Tuttavia, le situazioni di crisi non sono necessariamente irreversibili. Sulla base dell’integrazione di diversi set informativi, Cerved ha sviluppato il Back-to-Bonis Score modellando una serie di algoritmi predittivi che stimano le capacità di recupero per ogni posizione deteriorata o a rischio di deterioramento: su oltre 22.000 Pmi in situazioni di crisi o di forte rischio, il 24% ha ottime e il 52% buone possibilità di rientro in bonis. Evidenze simili si riscontrano per le Pmi coinvolte nel Public Procurement, che presentano una percentuale di risanamento del 69,4% e tassi di uscita del 3,2%, decisamente migliori rispetto a quelle che non si sono aggiudicate appalti pubblici (58% e 7,6%). Anche il 25% delle Pmi che ricevono garanzie pubbliche hanno alte probabilità di ritorno in bonis, contro il 20,8% di quelle che non hanno fatto ricorso al Fondo di Garanzia.

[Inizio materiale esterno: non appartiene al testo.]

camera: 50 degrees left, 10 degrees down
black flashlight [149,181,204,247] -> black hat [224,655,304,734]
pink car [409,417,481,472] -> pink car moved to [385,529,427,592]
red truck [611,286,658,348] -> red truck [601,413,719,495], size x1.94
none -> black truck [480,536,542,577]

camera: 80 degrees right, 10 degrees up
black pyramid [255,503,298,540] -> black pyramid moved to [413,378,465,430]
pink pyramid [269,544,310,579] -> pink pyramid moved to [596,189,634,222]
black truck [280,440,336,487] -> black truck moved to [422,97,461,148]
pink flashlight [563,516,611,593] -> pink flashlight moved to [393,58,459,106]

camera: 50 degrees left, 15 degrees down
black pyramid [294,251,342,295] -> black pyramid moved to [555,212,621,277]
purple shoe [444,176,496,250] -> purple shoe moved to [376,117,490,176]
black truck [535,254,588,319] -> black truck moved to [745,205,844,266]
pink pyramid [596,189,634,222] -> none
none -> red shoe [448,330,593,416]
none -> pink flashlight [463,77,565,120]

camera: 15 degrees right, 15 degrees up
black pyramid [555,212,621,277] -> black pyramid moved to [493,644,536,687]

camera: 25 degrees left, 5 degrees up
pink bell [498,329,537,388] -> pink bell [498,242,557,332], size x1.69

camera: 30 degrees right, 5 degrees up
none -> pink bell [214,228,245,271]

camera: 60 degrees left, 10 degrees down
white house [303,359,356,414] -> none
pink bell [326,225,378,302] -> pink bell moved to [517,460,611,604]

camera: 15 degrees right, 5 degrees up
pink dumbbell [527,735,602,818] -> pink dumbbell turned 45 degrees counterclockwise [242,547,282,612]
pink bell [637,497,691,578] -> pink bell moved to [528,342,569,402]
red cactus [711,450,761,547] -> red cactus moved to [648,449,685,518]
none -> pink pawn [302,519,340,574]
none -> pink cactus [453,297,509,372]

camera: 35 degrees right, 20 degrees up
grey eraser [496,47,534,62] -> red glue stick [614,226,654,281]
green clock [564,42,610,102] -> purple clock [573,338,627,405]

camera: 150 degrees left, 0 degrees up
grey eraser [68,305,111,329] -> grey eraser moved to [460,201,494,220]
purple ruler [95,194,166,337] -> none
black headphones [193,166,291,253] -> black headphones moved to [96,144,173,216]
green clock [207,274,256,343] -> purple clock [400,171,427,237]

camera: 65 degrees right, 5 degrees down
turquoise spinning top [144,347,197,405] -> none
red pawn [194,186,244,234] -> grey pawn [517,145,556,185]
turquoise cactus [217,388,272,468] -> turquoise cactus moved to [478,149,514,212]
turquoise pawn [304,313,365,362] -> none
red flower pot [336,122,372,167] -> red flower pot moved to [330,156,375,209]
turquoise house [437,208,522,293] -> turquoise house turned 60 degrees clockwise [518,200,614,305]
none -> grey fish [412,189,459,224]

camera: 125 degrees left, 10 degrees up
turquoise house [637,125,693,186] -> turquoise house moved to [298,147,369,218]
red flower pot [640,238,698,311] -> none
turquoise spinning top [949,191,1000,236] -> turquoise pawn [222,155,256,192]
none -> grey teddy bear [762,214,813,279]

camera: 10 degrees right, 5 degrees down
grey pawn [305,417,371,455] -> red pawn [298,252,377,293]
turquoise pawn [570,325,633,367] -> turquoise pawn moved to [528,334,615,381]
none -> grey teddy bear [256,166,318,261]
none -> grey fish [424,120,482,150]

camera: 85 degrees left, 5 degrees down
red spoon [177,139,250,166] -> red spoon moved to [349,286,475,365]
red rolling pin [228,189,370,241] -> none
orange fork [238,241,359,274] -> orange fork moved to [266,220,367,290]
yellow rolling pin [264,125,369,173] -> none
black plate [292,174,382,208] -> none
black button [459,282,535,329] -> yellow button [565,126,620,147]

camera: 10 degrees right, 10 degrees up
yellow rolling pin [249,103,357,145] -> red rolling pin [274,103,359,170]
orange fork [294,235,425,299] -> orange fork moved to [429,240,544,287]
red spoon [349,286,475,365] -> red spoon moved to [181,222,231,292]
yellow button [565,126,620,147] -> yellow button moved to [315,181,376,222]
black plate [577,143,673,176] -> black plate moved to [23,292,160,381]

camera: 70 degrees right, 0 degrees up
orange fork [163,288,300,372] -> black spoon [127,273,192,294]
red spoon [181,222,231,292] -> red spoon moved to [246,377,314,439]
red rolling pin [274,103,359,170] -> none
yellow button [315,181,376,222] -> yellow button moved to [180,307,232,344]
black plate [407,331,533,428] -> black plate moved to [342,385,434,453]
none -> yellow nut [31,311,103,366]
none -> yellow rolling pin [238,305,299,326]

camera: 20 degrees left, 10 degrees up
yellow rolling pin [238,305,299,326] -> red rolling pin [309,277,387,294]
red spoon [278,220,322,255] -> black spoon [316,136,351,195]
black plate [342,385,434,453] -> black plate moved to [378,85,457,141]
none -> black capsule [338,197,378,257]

Tassi di sopravvivenza e capacità di recupero delle Pmi: il ruolo di una leadership femminile

Ma quali sono le caratteristiche endogene che permettono a un’impresa di non entrare in crisi e di svilupparsi? Cerved ha analizzato i tassi di sopravvivenza delle nuove nate nel corso della crisi pandemica, osservando come la capacità di radicarsi sul mercato sia spesso associata a determinati assetti di governance e pratiche manageriali. Ad esempio, dopo un anno hanno dimostrato percentuali di radicamento molto più elevate le imprese a controllo familiare (57,9% contro il 50,5% di media), quelle con un amministratore delegato esterno (60,1%), le start-up innovative (51,4%), le aziende guidate da under 35 (52,2%), ma soprattutto quelle con leadership femminile: in controtendenza rispetto agli altri cluster, migliorano il tasso di sopravvivenza, passando dal 57,1% del 2020 (per le nate nel 2019) al 58,2% del 2021 (per le nate nel 2020). Simili evidenze si osservano anche per le imprese “zombie” che riescono a risanarsi: le Pmi a controllo familiare presentano percentuali nettamente più alte rispetto al dato generale (67,1% contro 61,1%) e soprattutto tassi di uscita dal mercato più bassi (2,4% contro 6,4%); lo stesso vale per quelle a conduzione femminile (63,7% risanate e 3,1% uscite dal mercato). I dati mostrano gli impatti positivi anche delle politiche di sostegno e della committenza pubblica: il 70% delle Pmi zombie che ha ricevuto finanziamenti garantiti risulta risanato, contro il 53,6% delle non finanziate. Gli effetti del Fondo di Garanzia sono ancora più evidenti guardando ai tassi di uscita dal mercato: 1,8% contro il 10,3% delle non finanziate.

Il rapporto, introdotto da Andrea Mignanelli, ceo di Cerved, è stato illustrato da Antonio Angelino, head of research di Cerved, Letizia Sampoli, head of qualitative risk analysis and forecasting di CeBi, Cerved e Fabiano Schivardi, vice rettore della Luiss University. È poi seguita una tavola rotonda, moderata dal direttore di Class Cnbc Andrea Cabrini, a cui hanno preso parte: Antonio Frezza, chief marketing & sales Pmi di Sace, Ferruccio Ferranti, presidente di Mediocredito Centrale, Corrado Piazzalunga, head of cCorporate sales di Unicredit, Marta Testi, ceo di Elite – Euronext Group e Carlo Purassanta, executive vice president, strategy and corporate development di Ion. Le conclusioni sono state affidate a Carlo Cottarelli, economista e direttore dell’Osservatorio sui Conti Pubblici dell’Università Cattolica.